__Text__
######

When executing a task the system is in need of RAM memory. This RAM memory is mainly used for code, data management and IPC (Inter-process communication) with other tasks. The RAM makes it seem as if the task is the only one that is claiming the memory while running. Summarized it has three main tasks:

making the memory larger than it seems.
distributing the memory over a various of pages.
protecting the memory from access by other tasks.

When considering these general Operating System requirements, one has to keep in mind that they are not the concerns of real-time systems. The real-time requirements which have to be fulfilled are:

Fast and deterministic memory management: The fastest memory management is, of course, no memory at all. This means that the program can use all the physical RAM. This approach is only useful when programming small embedded control systems.
Page locking: Each task is getting a fixed number of pages in the RAM. Pages that hasn't been used recently are swapped out by a non deterministic process. When a task needs code or data from a swapped page, the system has to retrieve this page from the disk, which often requires another page in the RAM to be swapped out. This means the system has to lock pages of real time tasks. Otherwise there's a good chance that the necessary pages are being swapped out during the process. Page locking is thus a Quality of Service which means that each tasks gets the amount of memory it requires.
Allocation: It is always possible that a task is in need of more memory somewhere during the process. This extra memory is provided by a pool of free pages locked in the physical RAM. One has to be careful using this approach. It is never guaranteed that there are enough free pages available in the memory pool.
Memory mapping: Realtime and embedded systems have to access peripheral devices. These devices store their data in onboard registers. The registers then have to be mapped in the address space of the corresponding device driver task.

######

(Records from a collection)
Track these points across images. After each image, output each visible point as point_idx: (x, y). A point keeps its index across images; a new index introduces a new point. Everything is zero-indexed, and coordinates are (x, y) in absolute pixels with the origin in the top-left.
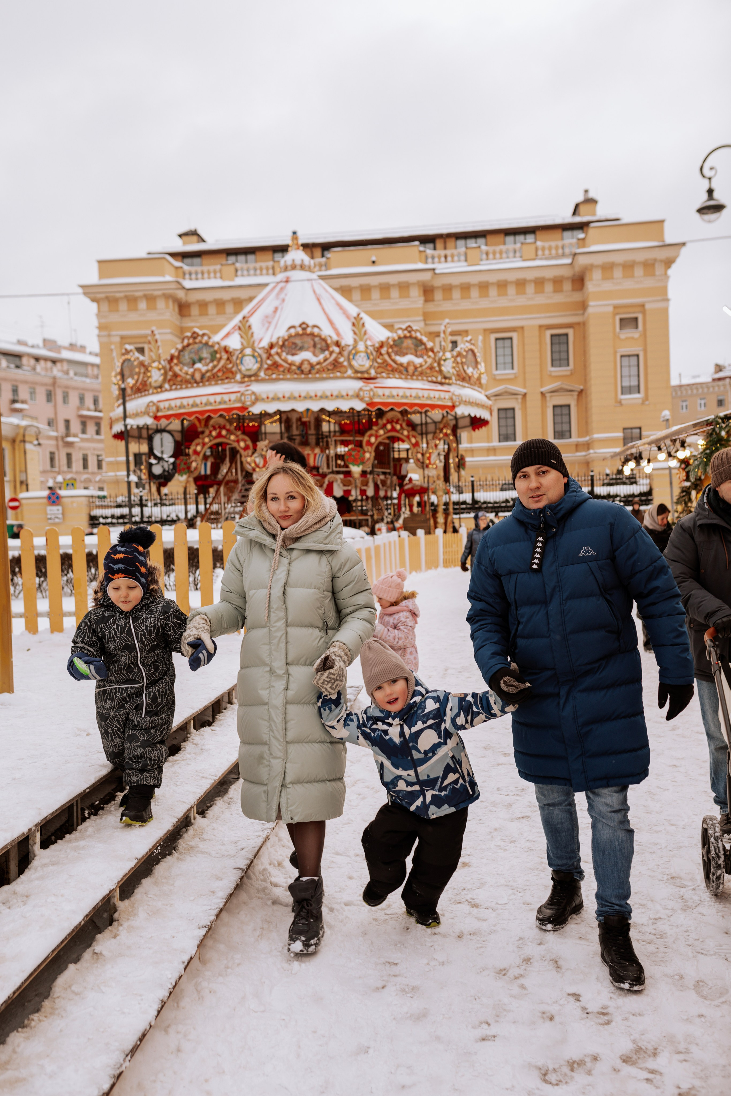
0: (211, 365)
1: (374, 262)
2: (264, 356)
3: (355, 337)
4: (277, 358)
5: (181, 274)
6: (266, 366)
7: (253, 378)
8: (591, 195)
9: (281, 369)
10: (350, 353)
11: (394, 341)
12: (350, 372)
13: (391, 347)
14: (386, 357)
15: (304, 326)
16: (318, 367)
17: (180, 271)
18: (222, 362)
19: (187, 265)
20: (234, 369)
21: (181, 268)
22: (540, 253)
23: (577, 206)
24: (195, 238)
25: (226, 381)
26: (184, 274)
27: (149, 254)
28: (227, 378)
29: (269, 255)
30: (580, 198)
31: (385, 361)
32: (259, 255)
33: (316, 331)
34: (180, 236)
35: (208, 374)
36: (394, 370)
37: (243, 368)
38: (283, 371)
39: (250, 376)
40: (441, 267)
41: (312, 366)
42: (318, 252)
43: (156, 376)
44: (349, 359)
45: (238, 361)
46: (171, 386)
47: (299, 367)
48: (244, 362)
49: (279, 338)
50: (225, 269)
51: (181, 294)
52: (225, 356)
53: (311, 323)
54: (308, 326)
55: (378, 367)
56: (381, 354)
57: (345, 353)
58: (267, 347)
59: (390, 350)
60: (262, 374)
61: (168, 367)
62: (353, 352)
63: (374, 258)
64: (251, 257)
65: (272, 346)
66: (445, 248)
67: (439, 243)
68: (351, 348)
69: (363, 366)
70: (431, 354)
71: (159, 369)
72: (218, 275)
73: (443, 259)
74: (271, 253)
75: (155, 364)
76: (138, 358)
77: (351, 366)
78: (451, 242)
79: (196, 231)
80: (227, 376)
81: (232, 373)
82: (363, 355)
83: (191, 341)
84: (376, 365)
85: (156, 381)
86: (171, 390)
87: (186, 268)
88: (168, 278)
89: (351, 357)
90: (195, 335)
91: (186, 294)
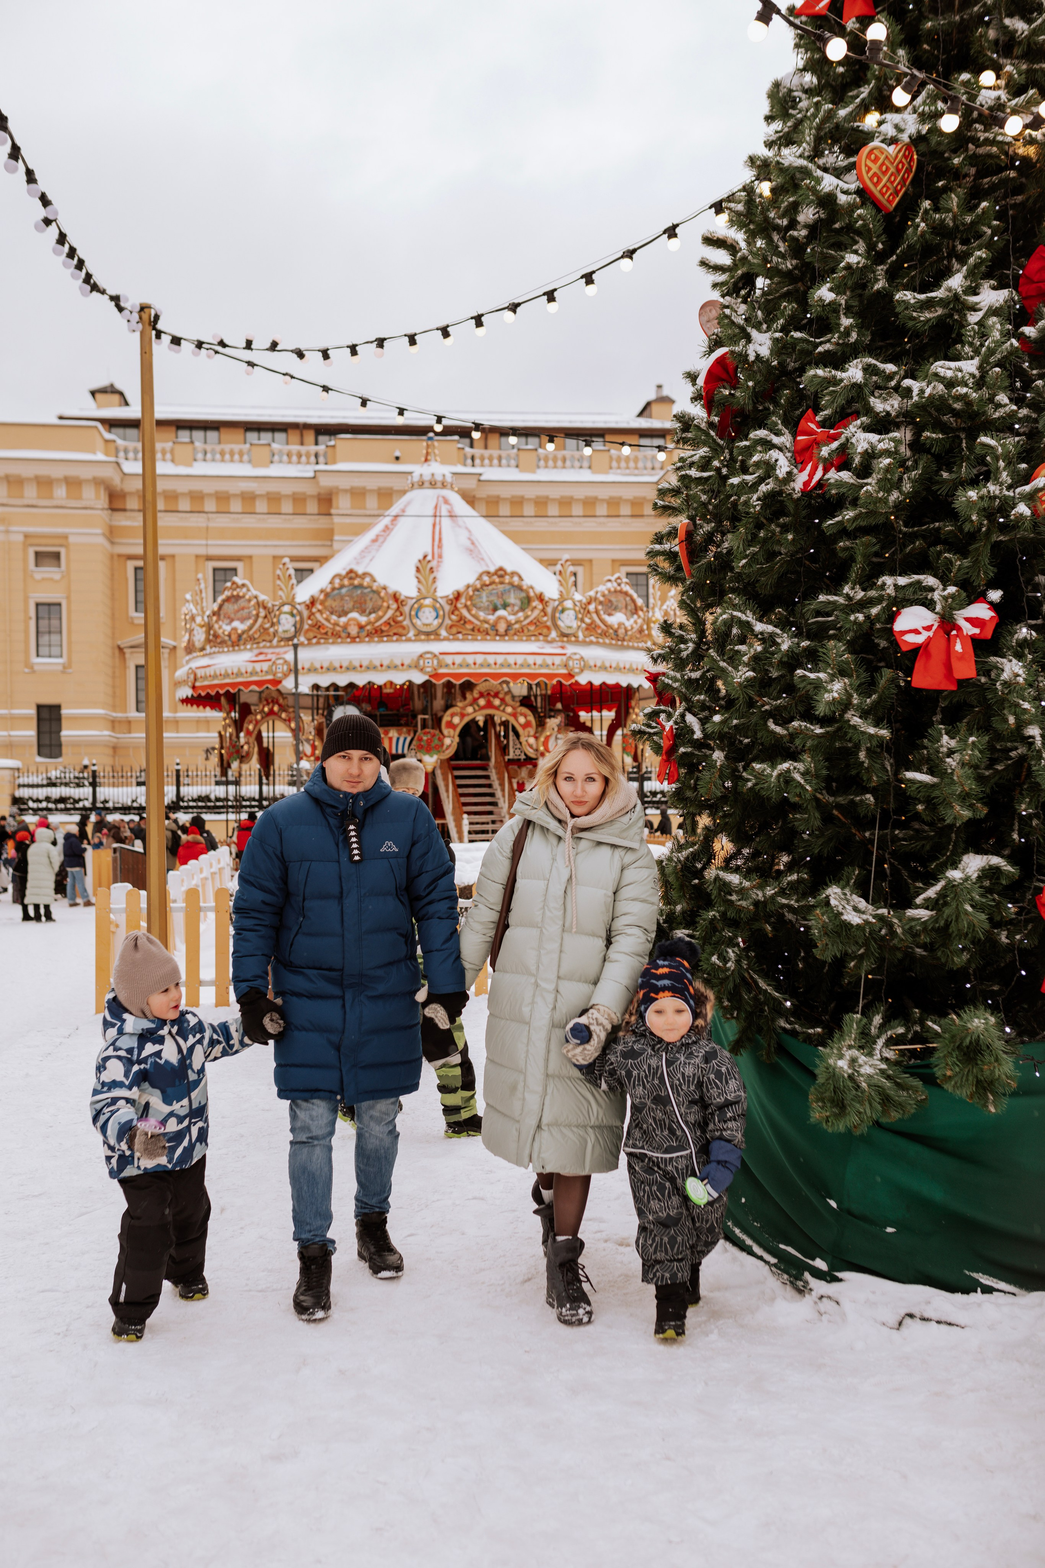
0: (373, 616)
1: (397, 458)
2: (447, 608)
3: (562, 589)
4: (465, 612)
5: (113, 451)
6: (448, 622)
7: (432, 637)
8: (666, 392)
9: (469, 626)
10: (555, 610)
11: (604, 596)
12: (554, 634)
13: (601, 603)
14: (595, 616)
15: (501, 573)
16: (517, 626)
17: (112, 445)
18: (390, 613)
19: (124, 438)
20: (406, 623)
21: (114, 441)
22: (614, 464)
23: (648, 405)
24: (116, 398)
25: (395, 638)
26: (117, 450)
27: (61, 418)
28: (395, 634)
29: (239, 434)
30: (652, 396)
31: (593, 622)
32: (225, 433)
33: (516, 579)
34: (93, 393)
35: (369, 627)
36: (604, 634)
37: (418, 623)
38: (473, 630)
39: (428, 634)
40: (491, 473)
41: (509, 625)
42: (310, 436)
43: (286, 624)
44: (553, 619)
45: (413, 613)
46: (309, 640)
47: (494, 626)
48: (420, 614)
49: (468, 586)
50: (179, 449)
51: (117, 481)
52: (394, 606)
53: (509, 569)
54: (506, 573)
55: (587, 629)
56: (589, 612)
57: (549, 610)
58: (451, 597)
59: (600, 607)
60: (443, 633)
61: (306, 613)
62: (560, 608)
63: (395, 452)
64: (212, 435)
65: (458, 596)
66: (486, 447)
68: (557, 603)
69: (570, 627)
70: (641, 613)
71: (293, 615)
72: (168, 456)
73: (495, 462)
74: (242, 431)
75: (287, 608)
76: (256, 597)
77: (556, 627)
78: (494, 439)
79: (114, 385)
80: (395, 631)
81: (404, 628)
82: (571, 613)
83: (346, 582)
84: (584, 625)
85: (285, 631)
86: (310, 644)
87: (120, 442)
88: (100, 457)
89: (557, 615)
90: (353, 575)
91: (122, 480)
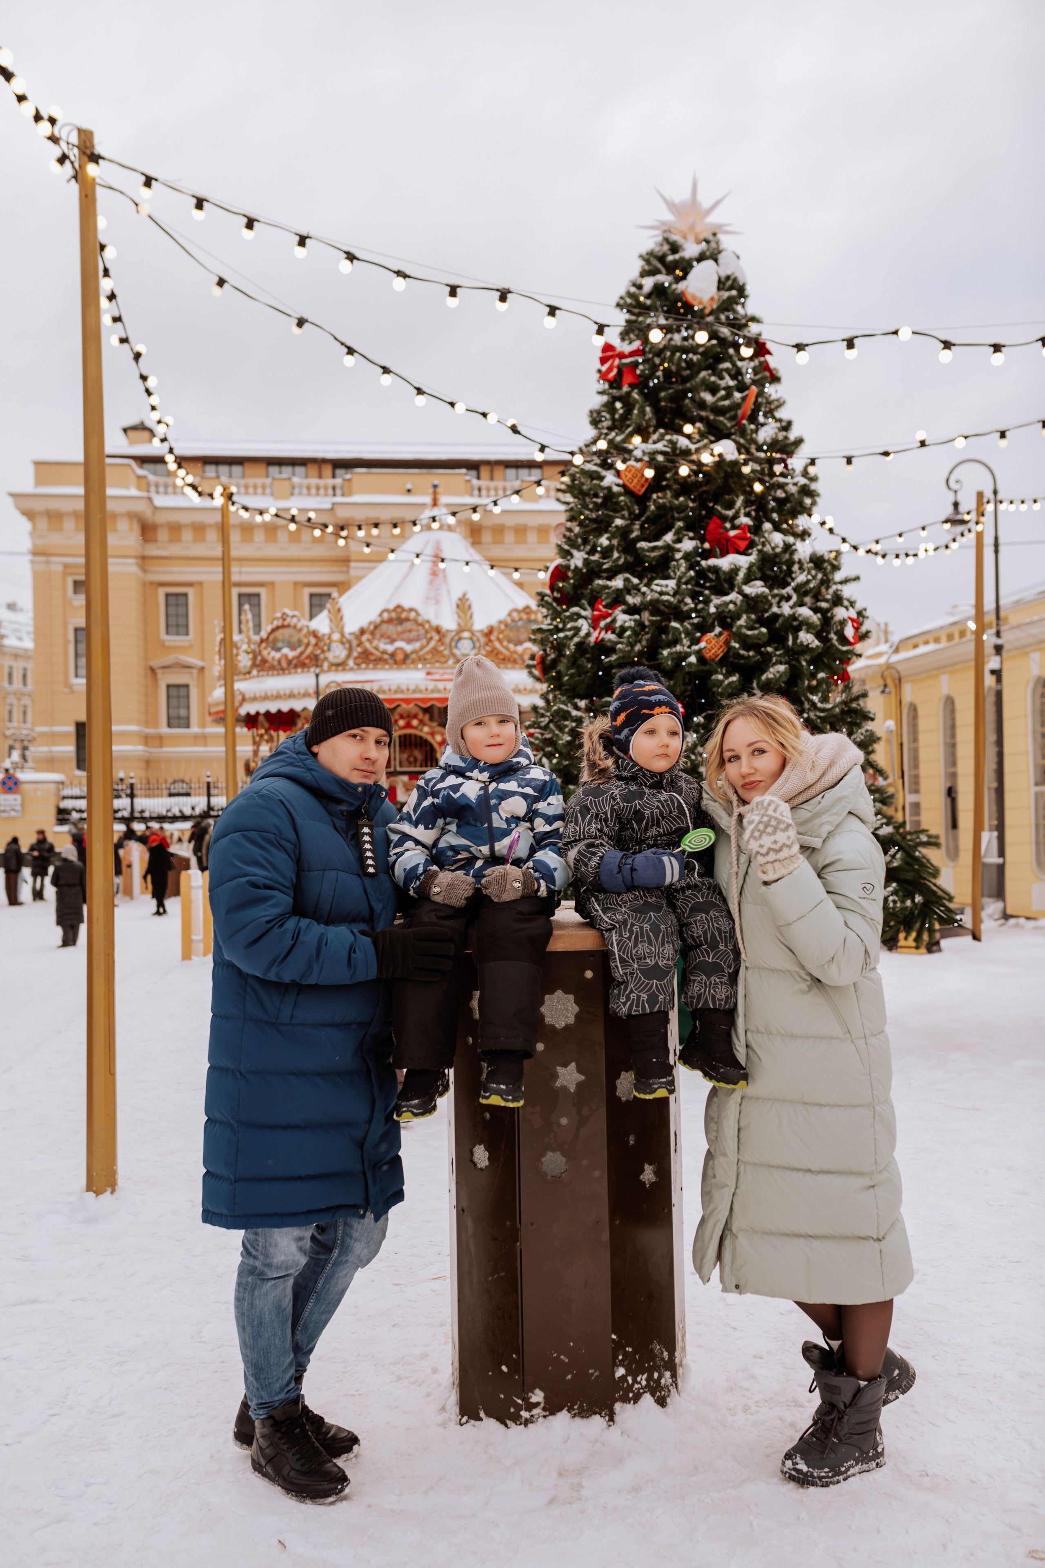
1: (410, 492)
5: (145, 486)
17: (143, 481)
19: (155, 473)
21: (145, 477)
24: (146, 434)
26: (149, 485)
29: (261, 469)
32: (249, 468)
34: (125, 430)
42: (327, 470)
50: (205, 483)
51: (148, 514)
63: (409, 486)
64: (237, 470)
66: (492, 479)
67: (484, 471)
73: (501, 493)
74: (263, 467)
78: (499, 471)
79: (142, 423)
87: (152, 478)
88: (133, 492)
91: (154, 513)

######

__Tasks to perform__
- 1) In the text on real-time memory management, where does the extra memory come from when a task needs more during the process?
- 2) Write a continuation of the text on real-time memory management, starting right after its last sentence.

__Task-by-task results__
- 1) It comes from a pool of free pages locked in the physical RAM.

- 2)
Memory sharing: shared memory allows different tasks to communicate with each other. The Operating system deallocates the shared memory and synchronizes access to that memory.
RAM disks: These disks can be used to emulate a hard disk. This means that memory is organized and entered as a file system. The benefits of this kind of memory management are:

avoiding non-deterministic overhead of accessing hard disks.
no extra cost.
no extra space needed.
no reduction of robustness of mechanical disk devices.

Flash disk: When a system is in need of data preservage while the power is switched off, the designer has to use flash disks. These disks can be burned repeatedly and they keep their memory when there is no power. The flash memory is loaded from within the system itself.
Stripped Libraries: RAM is scarce, so designers prefer to use stripped down versions of general utility libraries i.e. C library, GUI library etc...

Shared memory in Linux

There are various ways to allocate shared memory in Linux. When using RTLinux allocating is allowed, when using RTAI it's not.

Allocation at boot time: a block of shared memory can be reserved at boot time. This means that Linux cannot access it for general purposes. There is one problem though, boot-time allocation is not the best option for the average user: when only available for code linked in the image of the kernel, a device driver using this allocation can only be installed or replaced by rebuilding the kernel and rebooting the computer.
Allocation in kernel space: using this approach means that the memory does not have to be ready at boot time. Also there isn't a limit of the memory size. Unfortunately this isn't a real time process.
Allocation in module: In Linux there is an option called ‘Loadable Module Support’. This means that Linux can be divided in different modules that can be accessed and called. These modules are actually bits of code which places the kernel in the memory and takes it back out if wanted. This approach is preferably used at boot time.

Device drivers

The main goal of a device driver is to allow communication between the operating system and the peripheral devices. It also provides a link between the kernel software and the user software. It's important to achieve a sort of systematic way to do this. This makes the interface more recognizable for the user. The driver has the responsibility of hiding the details of the hardware from the operating system and, ultimately, from the user. This chapter will discuss a few of the available device drivers for embedded control systems.

Mechanism and policy

A device driver must provide mechanism, not policy. It has to supply the interfacing capabilities but nothing more (mechanism). A driver leaves the data alone, it may never alter a data stream (policy). It only makes it possible to use a device in a particular way.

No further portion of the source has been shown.